[[ Task input open ]]

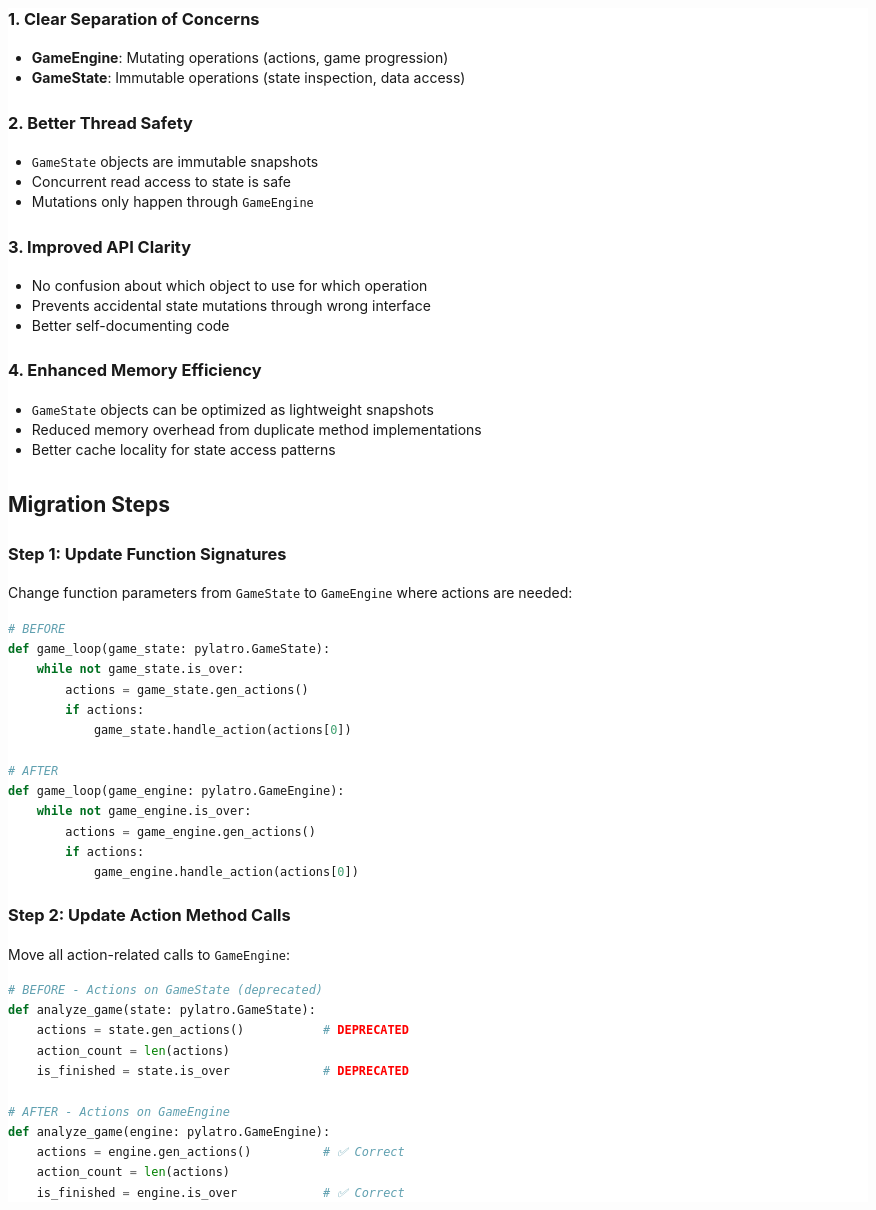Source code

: ### 1. Clear Separation of Concerns

- **GameEngine**: Mutating operations (actions, game progression)
- **GameState**: Immutable operations (state inspection, data access)

### 2. Better Thread Safety

- `GameState` objects are immutable snapshots
- Concurrent read access to state is safe
- Mutations only happen through `GameEngine`

### 3. Improved API Clarity

- No confusion about which object to use for which operation
- Prevents accidental state mutations through wrong interface
- Better self-documenting code

### 4. Enhanced Memory Efficiency

- `GameState` objects can be optimized as lightweight snapshots
- Reduced memory overhead from duplicate method implementations
- Better cache locality for state access patterns

## Migration Steps

### Step 1: Update Function Signatures

Change function parameters from `GameState` to `GameEngine` where actions are needed:

```python
# BEFORE
def game_loop(game_state: pylatro.GameState):
    while not game_state.is_over:
        actions = game_state.gen_actions()
        if actions:
            game_state.handle_action(actions[0])

# AFTER
def game_loop(game_engine: pylatro.GameEngine):
    while not game_engine.is_over:
        actions = game_engine.gen_actions()
        if actions:
            game_engine.handle_action(actions[0])
```

### Step 2: Update Action Method Calls

Move all action-related calls to `GameEngine`:

```python
# BEFORE - Actions on GameState (deprecated)
def analyze_game(state: pylatro.GameState):
    actions = state.gen_actions()           # DEPRECATED
    action_count = len(actions)
    is_finished = state.is_over             # DEPRECATED
    
# AFTER - Actions on GameEngine
def analyze_game(engine: pylatro.GameEngine):
    actions = engine.gen_actions()          # ✅ Correct
    action_count = len(actions)
    is_finished = engine.is_over            # ✅ Correct
```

[[ Task input closed ]]

* The problem
Reproduce everything above exactly, images excluded.

* Completed exercise
Source code

: ### 1. Clear Separation of Concerns

- **GameEngine**: Mutating operations (actions, game progression)
- **GameState**: Immutable operations (state inspection, data access)

### 2. Better Thread Safety

- `GameState` objects are immutable snapshots
- Concurrent read access to state is safe
- Mutations only happen through `GameEngine`

### 3. Improved API Clarity

- No confusion about which object to use for which operation
- Prevents accidental state mutations through wrong interface
- Better self-documenting code

### 4. Enhanced Memory Efficiency

- `GameState` objects can be optimized as lightweight snapshots
- Reduced memory overhead from duplicate method implementations
- Better cache locality for state access patterns

## Migration Steps

### Step 1: Update Function Signatures

Change function parameters from `GameState` to `GameEngine` where actions are needed:

```python
# BEFORE
def game_loop(game_state: pylatro.GameState):
    while not game_state.is_over:
        actions = game_state.gen_actions()
        if actions:
            game_state.handle_action(actions[0])

# AFTER
def game_loop(game_engine: pylatro.GameEngine):
    while not game_engine.is_over:
        actions = game_engine.gen_actions()
        if actions:
            game_engine.handle_action(actions[0])
```

### Step 2: Update Action Method Calls

Move all action-related calls to `GameEngine`:

```python
# BEFORE - Actions on GameState (deprecated)
def analyze_game(state: pylatro.GameState):
    actions = state.gen_actions()           # DEPRECATED
    action_count = len(actions)
    is_finished = state.is_over             # DEPRECATED
    
# AFTER - Actions on GameEngine
def analyze_game(engine: pylatro.GameEngine):
    actions = engine.gen_actions()          # ✅ Correct
    action_count = len(actions)
    is_finished = engine.is_over            # ✅ Correct
```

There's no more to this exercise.